Anyone had a chance to compare? Does anyone have the new quiet drive? is it "really" that quiet?

Thanks


----------



## PaulF757 (Dec 9, 2013)

I have a MP40QD and its dead silent. Love it


----------



## mattdean (Oct 23, 2010)

Sweet. Thank Paul. That's what I needed to hear.

Just still not sure if the smaller diameter of the MP10QD will be a negative.


----------



## fesso clown (Nov 15, 2011)

I have an MP40 and a Gyre 150. I will be replacing the MP40 for another Gyre. If you haven't looked at the Gyre you should check it out. Best flow available IMO, talk about a wall of water!!!


----------



## mattdean (Oct 23, 2010)

Thanks, but I don't need that much flow as I am running a closed loop and just supplementing and I won't have anything that needs the electrical cord to go into the tank, which means the cord hanging over the side. It's a euro-braced peninsula and I have gone to great lengths to make it a clean looking set up.

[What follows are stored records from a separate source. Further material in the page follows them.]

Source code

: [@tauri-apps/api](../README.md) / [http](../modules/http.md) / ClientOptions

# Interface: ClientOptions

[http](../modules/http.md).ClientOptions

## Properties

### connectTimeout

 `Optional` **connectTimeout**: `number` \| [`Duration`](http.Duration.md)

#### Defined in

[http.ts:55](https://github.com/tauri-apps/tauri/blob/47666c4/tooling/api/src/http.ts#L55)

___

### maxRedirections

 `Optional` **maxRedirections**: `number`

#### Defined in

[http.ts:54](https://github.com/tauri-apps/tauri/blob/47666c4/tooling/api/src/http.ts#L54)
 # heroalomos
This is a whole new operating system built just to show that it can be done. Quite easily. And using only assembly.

Also, I understand there is a hum from them, making them noisier than the new quiet drives. I am doing this to eliminate all possible noise.

Cheers


----------



## mattdean (Oct 23, 2010)

Well, the MP10QD was going to be a more focused stream and I really didn't want that, so.....

I bought the new MP40QD. Just set it up and HOLY S$!T! It's dead quiet, WAY more powerful, the flow seems wider and the flow reaches right to the end of the 5 foot tank at only 30%! The only noise I hear now is the cooling fan , and that is nominal.

I'm quite impressed with how they improved the whole powerhead. So happy with it. Cheers!


----------



## MPreston (Nov 11, 2013)

Matt, when you want to sell the MP20, you know my number


----------